Added Justin Greis, CEO of consulting firm Acceligence: “This is a brand new organization with unprecedented levels of access. Who has access to whatever the teams learn?”
Multi-layered challenge
Frank Dickson, group VP for security at IDC, said he sees the new OpenAI company as making sense. But he sees the consulting partners, which include CapGemini, McKinsey and Bain & Company, less as investors than as deployment talent.
The challenge of many enterprise AI deployments is multi-layered, he said. For some, it involves tweaking the underlying model, whereas others might need data cleanup and better tweaking of the data to work smoothly with the model.
But for many others, the problem is in all-but-infinite numbers of AI interactions throughout the enterprise environment. For that last kind of AI deployment problem, OpenAI’s skills may be less helpful, whereas the experience of a McKinsey, Bain or CapGemini may be critical.
Proceed with caution
But Sanchit Vir Gogia, chief analyst at Greyhound Research, urged CIOs to exercise extreme caution. That doesn’t mean that he suggests they resist what OpenAI is offering, but that they proceed cautiously, involving both legal to tighten contracts and the rest of IT to limit access.
“Majority ownership and control give buyers a headline answer, not a complete trust answer. The real diligence sits in board rights, reserved matters, information rights, partner access, FDE reporting lines, incident authority, data controls and customer contracting terms,” Gogia said.
“This changes the governance map. OpenAI brings the frontier model roadmap, Tomoro brings deployment talent, private equity brings portfolio scale, consultancies bring transformation muscle, and systems integrators bring implementation reach. That combination can accelerate enterprise AI, but it also introduces incentive complexity.”
Gogia added: “CIOs should not only ask who owns the shares. They should ask who governs the work. If OpenAI control is real, it must appear in the contract, the audit trail, the escalation process, and the data boundary. Ownership starts the diligence. It does not complete it.”
CIOs need a plain English governance disclosure before sensitive access is granted, he said. They should ask who approves FDE hiring, who sees deployment telemetry, who receives operational learnings, and who signs off on pattern reuse. “Trust often fails in the gap between headline control and contractual control. That gap is exactly where enterprises should look,” Gogia said.

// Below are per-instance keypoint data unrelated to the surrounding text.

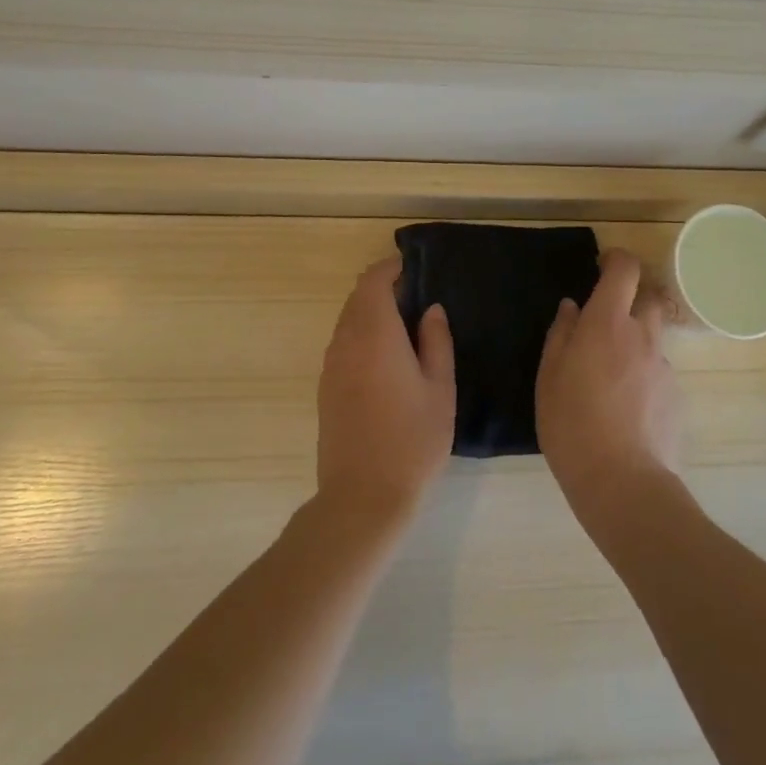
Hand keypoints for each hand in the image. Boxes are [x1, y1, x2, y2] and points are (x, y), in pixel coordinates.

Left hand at [315, 256, 454, 525]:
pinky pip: (342, 343)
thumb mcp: (440, 389)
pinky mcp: (325, 388)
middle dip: (382, 288)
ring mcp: (331, 365)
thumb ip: (437, 342)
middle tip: (415, 296)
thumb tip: (430, 310)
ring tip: (403, 326)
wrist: (363, 497)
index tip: (413, 268)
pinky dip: (360, 334)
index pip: (374, 281)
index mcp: (375, 334)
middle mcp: (346, 341)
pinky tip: (384, 358)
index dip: (391, 268)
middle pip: (357, 297)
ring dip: (370, 312)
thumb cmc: (412, 440)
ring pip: (347, 320)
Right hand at [536, 249, 680, 525]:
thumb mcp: (549, 376)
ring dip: (635, 341)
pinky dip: (643, 375)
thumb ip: (561, 334)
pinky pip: (657, 371)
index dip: (616, 259)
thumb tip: (572, 308)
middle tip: (606, 322)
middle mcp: (642, 335)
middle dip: (631, 299)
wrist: (623, 483)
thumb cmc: (572, 424)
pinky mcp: (675, 396)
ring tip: (610, 375)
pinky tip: (625, 407)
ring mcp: (663, 366)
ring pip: (653, 337)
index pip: (625, 270)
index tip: (602, 265)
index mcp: (607, 323)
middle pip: (648, 298)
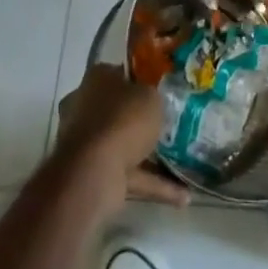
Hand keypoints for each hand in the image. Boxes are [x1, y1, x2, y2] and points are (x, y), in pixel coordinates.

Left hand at [56, 63, 189, 207]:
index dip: (139, 80)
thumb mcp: (150, 96)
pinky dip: (153, 184)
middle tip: (168, 123)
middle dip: (140, 120)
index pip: (118, 73)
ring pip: (123, 145)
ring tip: (182, 160)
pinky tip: (182, 195)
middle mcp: (85, 108)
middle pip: (117, 110)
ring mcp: (87, 144)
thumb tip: (150, 98)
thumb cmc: (123, 119)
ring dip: (149, 155)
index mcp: (96, 80)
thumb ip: (152, 96)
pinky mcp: (95, 174)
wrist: (94, 171)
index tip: (160, 88)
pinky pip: (129, 175)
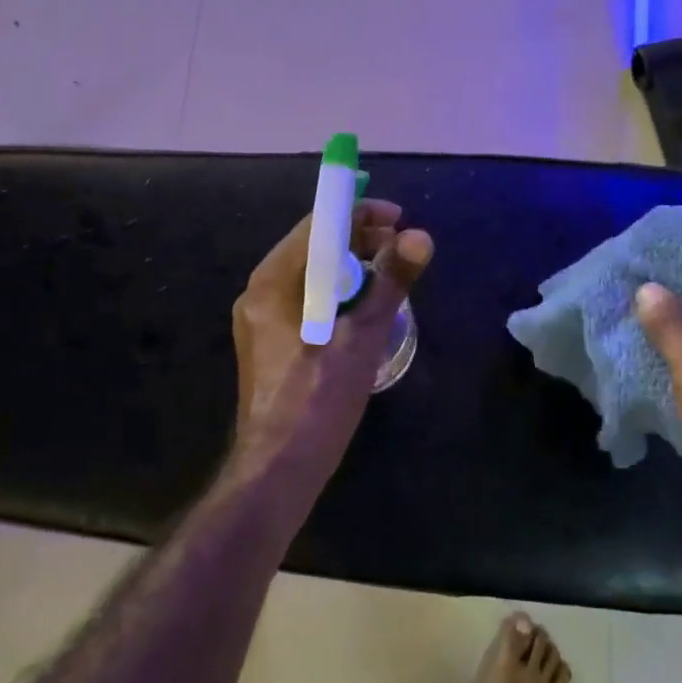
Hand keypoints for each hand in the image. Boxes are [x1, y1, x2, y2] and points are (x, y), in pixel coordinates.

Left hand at [232, 199, 433, 475]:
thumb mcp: (362, 336)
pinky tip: (364, 312)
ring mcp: (262, 320)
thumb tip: (420, 237)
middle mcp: (260, 293)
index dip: (359, 213)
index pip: (317, 225)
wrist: (280, 469)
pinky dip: (338, 296)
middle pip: (314, 249)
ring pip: (312, 277)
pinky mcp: (272, 344)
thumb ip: (391, 283)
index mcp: (274, 282)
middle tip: (402, 250)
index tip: (399, 219)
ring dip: (352, 270)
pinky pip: (307, 302)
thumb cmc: (319, 398)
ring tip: (390, 279)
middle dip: (359, 242)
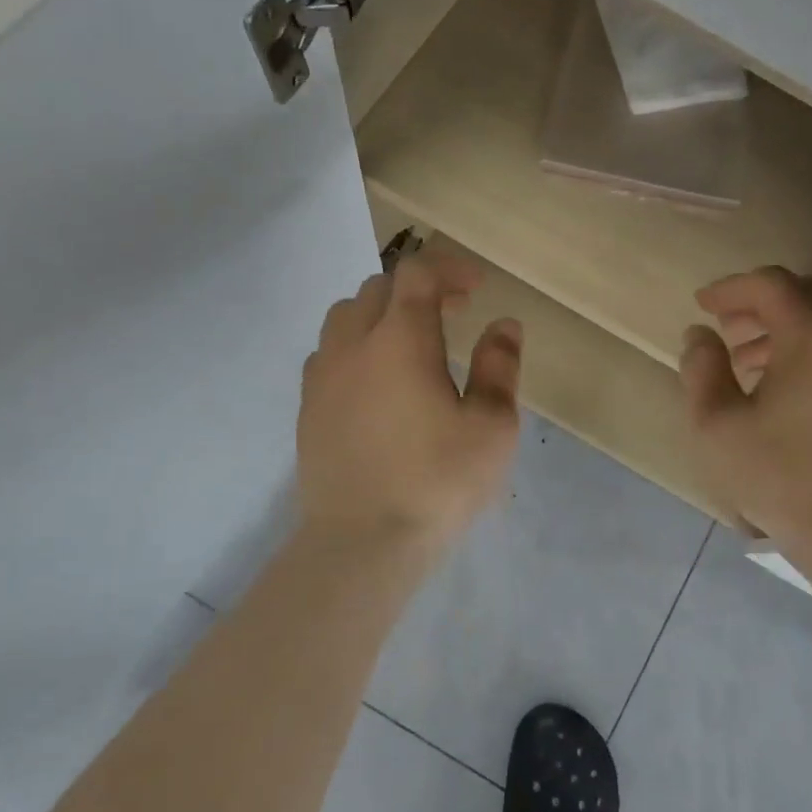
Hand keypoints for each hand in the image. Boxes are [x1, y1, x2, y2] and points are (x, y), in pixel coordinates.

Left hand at [297, 253, 522, 557]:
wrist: (361, 543)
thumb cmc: (437, 482)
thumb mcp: (491, 426)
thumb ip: (499, 367)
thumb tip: (504, 325)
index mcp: (401, 340)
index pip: (418, 274)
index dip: (449, 268)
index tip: (477, 287)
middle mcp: (354, 345)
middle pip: (379, 288)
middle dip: (420, 288)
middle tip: (454, 312)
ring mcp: (323, 376)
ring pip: (345, 315)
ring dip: (381, 312)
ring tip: (411, 341)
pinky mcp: (307, 408)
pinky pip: (327, 352)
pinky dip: (355, 345)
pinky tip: (375, 379)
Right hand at [680, 267, 811, 547]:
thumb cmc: (777, 476)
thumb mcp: (716, 423)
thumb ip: (702, 368)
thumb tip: (700, 336)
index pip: (770, 285)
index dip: (730, 288)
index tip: (701, 305)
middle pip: (804, 295)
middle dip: (759, 304)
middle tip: (725, 328)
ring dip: (782, 331)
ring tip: (745, 365)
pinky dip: (807, 353)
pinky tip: (782, 393)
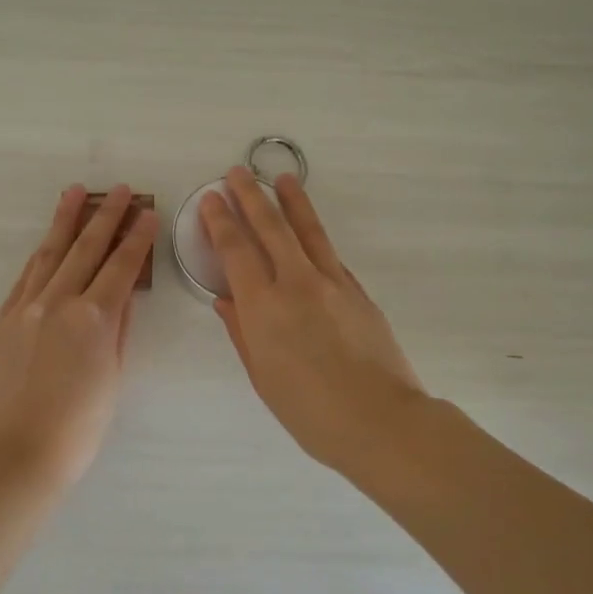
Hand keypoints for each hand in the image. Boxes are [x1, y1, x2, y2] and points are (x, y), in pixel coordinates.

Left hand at [0, 185, 157, 484]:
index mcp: (94, 319)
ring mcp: (25, 308)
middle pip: (85, 249)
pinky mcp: (3, 320)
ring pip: (49, 253)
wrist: (15, 454)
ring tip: (75, 193)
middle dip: (105, 216)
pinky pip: (25, 277)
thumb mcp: (112, 379)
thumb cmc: (77, 428)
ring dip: (65, 221)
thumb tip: (122, 299)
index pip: (121, 267)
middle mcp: (59, 302)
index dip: (137, 238)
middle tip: (118, 190)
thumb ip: (117, 332)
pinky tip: (47, 242)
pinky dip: (40, 255)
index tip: (147, 213)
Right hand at [201, 168, 426, 476]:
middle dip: (250, 196)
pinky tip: (310, 229)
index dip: (221, 221)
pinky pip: (330, 254)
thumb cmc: (310, 411)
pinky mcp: (358, 291)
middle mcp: (296, 283)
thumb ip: (242, 332)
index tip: (211, 198)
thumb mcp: (263, 376)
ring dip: (291, 201)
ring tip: (282, 179)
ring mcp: (332, 283)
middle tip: (237, 173)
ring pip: (307, 231)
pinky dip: (315, 235)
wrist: (380, 420)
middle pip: (270, 228)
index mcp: (264, 307)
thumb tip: (226, 301)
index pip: (236, 250)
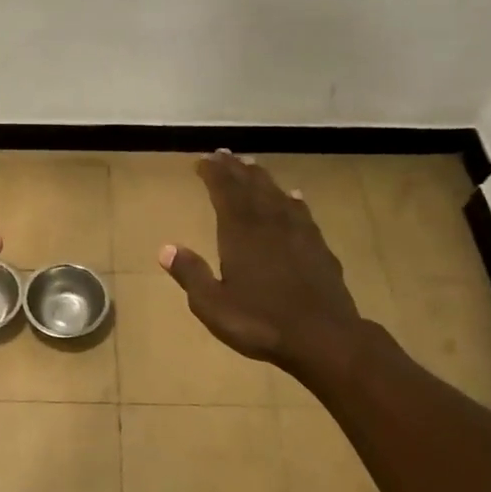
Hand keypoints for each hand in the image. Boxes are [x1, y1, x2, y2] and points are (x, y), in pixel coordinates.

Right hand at [160, 151, 363, 370]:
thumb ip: (191, 274)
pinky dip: (293, 200)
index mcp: (240, 233)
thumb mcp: (213, 305)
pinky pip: (303, 213)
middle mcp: (269, 223)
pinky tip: (294, 197)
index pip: (224, 192)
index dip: (214, 174)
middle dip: (235, 169)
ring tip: (252, 166)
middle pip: (250, 187)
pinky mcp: (319, 247)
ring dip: (262, 179)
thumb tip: (166, 248)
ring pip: (277, 195)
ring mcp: (298, 233)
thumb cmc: (261, 323)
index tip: (203, 160)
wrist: (324, 337)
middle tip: (223, 154)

The FDEs are privileged embedded AI deployment teams working inside the customer’s operating environment, he pointed out. That matters because FDEs redesign workflows, connect models to data and tools, build production systems and observe how work actually happens within an organization. “They see the formal architecture and the informal workaround. They see the process map and the exception queue. They see what the enterprise says it does and what it actually does on a difficult Tuesday afternoon,” he said.
Taken as a whole, OpenAI’s new venture “makes the FDE a privileged third party with embedded delivery authority,” he noted. “The exposure is intimate. They see process debt, manual workarounds, brittle APIs, compliance exceptions, data quality problems and the spreadsheet that refuses to die. The upside is speed from pilot to production. The danger is speed into opacity. CIOs should welcome capability, but govern proximity.”